La comunità scientifica è pressoché unanime nel considerare la necessità di estendere il divieto nei luoghi chiusi a tutti i dispositivi oggi disponibili sul mercato. Tra i giovani, d’altra parte, dilaga l’utilizzo di prodotti contenenti nicotina sintetica e sali di nicotina, che dà molta più dipendenza rispetto a quella liquida. Un motivo in più per regolamentare un mercato che rischia di sfuggire dalle mani.
Le intenzioni esplicitate dal ministero stanno incontrando il gradimento anche del mondo delle associazioni di pazienti. “Ben venga l’estensione del divieto all’aperto in presenza di bambini e donne in gravidanza, la limitazione alle sigarette elettroniche e ai prodotti del tabacco riscaldati, l’eliminazione delle sale fumatori nei locali chiusi e l’estensione del divieto di pubblicità ai prodotti contenenti nicotina”, è il pensiero di Annamaria Mancuso, presidente di Salute Donna Onlus.
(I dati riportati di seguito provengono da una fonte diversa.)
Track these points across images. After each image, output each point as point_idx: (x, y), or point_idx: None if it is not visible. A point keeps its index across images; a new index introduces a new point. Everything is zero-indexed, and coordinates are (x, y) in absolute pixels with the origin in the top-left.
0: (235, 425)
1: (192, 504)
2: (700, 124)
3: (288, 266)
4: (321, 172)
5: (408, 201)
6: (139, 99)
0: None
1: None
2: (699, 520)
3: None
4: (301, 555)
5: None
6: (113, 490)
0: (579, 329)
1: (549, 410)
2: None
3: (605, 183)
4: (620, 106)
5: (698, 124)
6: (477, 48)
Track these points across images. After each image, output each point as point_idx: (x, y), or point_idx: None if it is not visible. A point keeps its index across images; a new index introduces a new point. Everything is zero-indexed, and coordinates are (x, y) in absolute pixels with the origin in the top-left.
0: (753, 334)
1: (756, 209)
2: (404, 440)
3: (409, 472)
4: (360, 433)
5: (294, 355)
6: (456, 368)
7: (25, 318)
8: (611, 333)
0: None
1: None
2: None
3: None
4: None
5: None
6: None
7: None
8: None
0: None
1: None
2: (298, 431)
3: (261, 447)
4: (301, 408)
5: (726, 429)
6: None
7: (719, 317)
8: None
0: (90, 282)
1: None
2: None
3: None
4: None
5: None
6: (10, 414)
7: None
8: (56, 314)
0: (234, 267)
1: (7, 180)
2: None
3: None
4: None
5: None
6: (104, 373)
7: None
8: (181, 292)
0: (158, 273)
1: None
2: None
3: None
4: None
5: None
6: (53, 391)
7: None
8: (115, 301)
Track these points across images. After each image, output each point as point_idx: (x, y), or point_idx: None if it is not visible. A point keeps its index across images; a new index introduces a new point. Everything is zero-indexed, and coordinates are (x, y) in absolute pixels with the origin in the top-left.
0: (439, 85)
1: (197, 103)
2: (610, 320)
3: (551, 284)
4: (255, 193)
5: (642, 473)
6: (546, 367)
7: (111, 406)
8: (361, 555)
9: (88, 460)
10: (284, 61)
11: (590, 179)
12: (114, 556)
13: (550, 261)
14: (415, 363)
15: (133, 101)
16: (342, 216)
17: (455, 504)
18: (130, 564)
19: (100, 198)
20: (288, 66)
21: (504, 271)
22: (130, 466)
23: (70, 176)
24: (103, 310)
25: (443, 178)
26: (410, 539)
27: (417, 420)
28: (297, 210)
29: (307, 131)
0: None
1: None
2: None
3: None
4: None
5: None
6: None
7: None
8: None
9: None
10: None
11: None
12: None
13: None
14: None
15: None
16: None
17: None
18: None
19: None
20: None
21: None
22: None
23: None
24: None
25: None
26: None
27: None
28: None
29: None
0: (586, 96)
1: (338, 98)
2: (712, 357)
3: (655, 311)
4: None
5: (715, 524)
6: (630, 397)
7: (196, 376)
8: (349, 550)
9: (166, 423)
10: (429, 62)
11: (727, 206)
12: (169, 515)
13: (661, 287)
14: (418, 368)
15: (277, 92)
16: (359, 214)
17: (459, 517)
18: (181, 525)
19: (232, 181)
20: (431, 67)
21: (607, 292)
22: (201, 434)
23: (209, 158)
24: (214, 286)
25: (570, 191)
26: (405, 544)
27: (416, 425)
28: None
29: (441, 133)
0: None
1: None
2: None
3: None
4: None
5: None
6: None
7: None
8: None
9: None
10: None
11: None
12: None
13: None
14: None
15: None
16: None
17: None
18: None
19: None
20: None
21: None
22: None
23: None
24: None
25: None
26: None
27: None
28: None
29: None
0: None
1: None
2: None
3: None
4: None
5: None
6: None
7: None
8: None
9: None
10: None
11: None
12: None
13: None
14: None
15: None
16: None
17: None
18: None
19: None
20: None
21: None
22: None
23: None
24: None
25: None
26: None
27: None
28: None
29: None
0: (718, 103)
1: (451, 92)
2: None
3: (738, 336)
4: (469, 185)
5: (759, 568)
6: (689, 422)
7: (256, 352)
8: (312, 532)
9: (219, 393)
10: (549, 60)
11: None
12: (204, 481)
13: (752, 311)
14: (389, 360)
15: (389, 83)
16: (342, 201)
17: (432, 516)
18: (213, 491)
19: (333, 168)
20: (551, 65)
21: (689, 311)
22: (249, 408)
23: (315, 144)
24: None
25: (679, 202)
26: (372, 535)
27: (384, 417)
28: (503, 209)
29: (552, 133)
Secondo Bruno Aratri, presidente dell’associazione Insieme per i Pazienti di Oncologia Polmonare (ipop), “è necessario rafforzare l’opera di prevenzione e divieto del fumo: anche promuovendo ricerche indipendenti e campagne antifumo, oltre che investendo in programmi per la diagnosi precoce delle malattie correlate. Le risorse finanziarie necessarie potrebbero essere ottenute da un aumento delle tasse sui prodotti del tabacco”.